[[ Page text, beginning ]]
Wednesday, January 31, 2018

Antebellum Album #1: Wandering Lover

Block # 1 Wandering Lover by Becky Brown

The first block in our 2018 series Antebellum Album features Indiana Fletcher whose family tells us much about cross border relationships North and South before the Civil War.

Unknown class and teacher

Throughout the year we'll explore women's academies and signature quilts in the 1840s and '50s. We'll look at school girls whose lives were interrupted by the American Civil War and examine album quilts. Each month I'll post a free pattern for a favorite signature block from those early friendship quilts.

Indiana Fletcher 1828-1900

Indiana Fletcher was a woman whose ties to North and South were tightened during her school years. Born in 1828, Indiana's unusual name celebrated her Uncle Calvin's new home on the western frontier. Calvin and Elijah Fletcher were Vermonters who refused to stay put. Seeking opportunity far from his parents' New England farm, Indiana's father Elijah wound up as a Yankee school teacher near Lynchburg, Virginia. He married well-to-do student Maria Antoinette Crawford and in short time became a Southerner--- a slave holder at his Sweet Briar plantation.

Indie and sister Betty benefited from their mother's family money and father's faith in education---"the best fortune we can give our children." Indiana traveled north to St. Mary's Hall in Burlington, New Jersey and the class of 1843.

Indie attended school across the Mason-Dixon line, 
which runs between Maryland and Pennsylvania
southwest of Burlington New Jersey, the star at the top.
Sweet Briar is the lower star.

The Episcopal school overlooking the Delaware River was five years old.  St Mary's was later named Doane Academy after founder George Washington Doane, who believed girls' curricula should be the same as boys'. He and wife Eliza built Riverside, an Italianate mansion next to the school, with Eliza's money from her first husband. Eliza also used that inheritance to support the school in the early years while it became established as a women's academy with a national reputation.

 Doane Academy still provides an education for young men and women.

The Doane's home, Riverside.

St. Mary's influenced Indiana in many ways. Perhaps the most concrete was the makeover she and Betty planned for their Virginia family home, improving the brick farmhouse with a tower on either side, ala Riverside. Father Elijah wrote, "This is a project of my Daughters, and as I rarely deny to gratify any of their desires, have consented this." Remodeling also dictated travels to New York City to buy furniture and keep in touch with friends made in school.

Sweet Briar in Virginia in the early 20th century.
[[ Page text, end ]]
What needs to be done » Rewrite the passage of the text about Indiana Fletcher that begins with the words "The first block" and ends with "early friendship quilts.", substituting "War Between the States" for "Civil War". The material has no connection to the text about Indiana Fletcher.
[[ Given entries, beginning ]]
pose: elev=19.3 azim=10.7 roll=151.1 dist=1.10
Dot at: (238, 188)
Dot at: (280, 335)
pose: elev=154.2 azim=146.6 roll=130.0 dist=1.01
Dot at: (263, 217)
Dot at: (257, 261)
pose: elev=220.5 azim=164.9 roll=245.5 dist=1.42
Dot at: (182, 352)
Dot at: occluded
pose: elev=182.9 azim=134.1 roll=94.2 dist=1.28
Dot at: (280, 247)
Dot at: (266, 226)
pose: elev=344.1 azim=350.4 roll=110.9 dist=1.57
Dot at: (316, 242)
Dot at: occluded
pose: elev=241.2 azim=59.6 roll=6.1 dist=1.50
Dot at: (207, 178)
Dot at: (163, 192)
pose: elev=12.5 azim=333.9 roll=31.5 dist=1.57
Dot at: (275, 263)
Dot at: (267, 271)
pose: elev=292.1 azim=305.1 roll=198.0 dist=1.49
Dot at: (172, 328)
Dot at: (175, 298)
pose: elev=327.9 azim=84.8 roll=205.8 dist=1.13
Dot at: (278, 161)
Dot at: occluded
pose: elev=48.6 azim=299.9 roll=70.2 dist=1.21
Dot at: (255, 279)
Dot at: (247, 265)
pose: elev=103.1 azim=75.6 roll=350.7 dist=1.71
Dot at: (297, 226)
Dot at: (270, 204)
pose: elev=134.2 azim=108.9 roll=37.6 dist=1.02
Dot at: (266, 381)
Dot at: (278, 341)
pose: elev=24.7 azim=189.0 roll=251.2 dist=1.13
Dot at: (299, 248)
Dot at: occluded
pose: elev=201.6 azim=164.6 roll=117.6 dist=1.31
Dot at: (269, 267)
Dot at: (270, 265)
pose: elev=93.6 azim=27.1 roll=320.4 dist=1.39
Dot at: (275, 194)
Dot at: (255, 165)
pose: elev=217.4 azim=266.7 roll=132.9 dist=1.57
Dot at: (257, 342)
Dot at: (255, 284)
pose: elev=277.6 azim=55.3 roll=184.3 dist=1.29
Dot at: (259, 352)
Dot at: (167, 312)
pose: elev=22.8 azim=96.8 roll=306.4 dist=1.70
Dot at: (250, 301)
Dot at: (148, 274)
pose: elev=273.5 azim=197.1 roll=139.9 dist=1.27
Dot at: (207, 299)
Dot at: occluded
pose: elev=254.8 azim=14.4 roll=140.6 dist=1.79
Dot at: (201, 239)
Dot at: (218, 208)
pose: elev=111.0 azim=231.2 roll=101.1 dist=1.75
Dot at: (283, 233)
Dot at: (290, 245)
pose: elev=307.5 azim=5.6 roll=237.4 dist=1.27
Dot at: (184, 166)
[[ Given entries, end ]]
Your response »
The first block in our 2018 series Antebellum Album features Indiana Fletcher whose family tells us much about cross border relationships North and South before the War Between the States.

Unknown class and teacher

Throughout the year we'll explore women's academies and signature quilts in the 1840s and '50s. We'll look at school girls whose lives were interrupted by the American War Between the States and examine album quilts. Each month I'll post a free pattern for a favorite signature block from those early friendship quilts.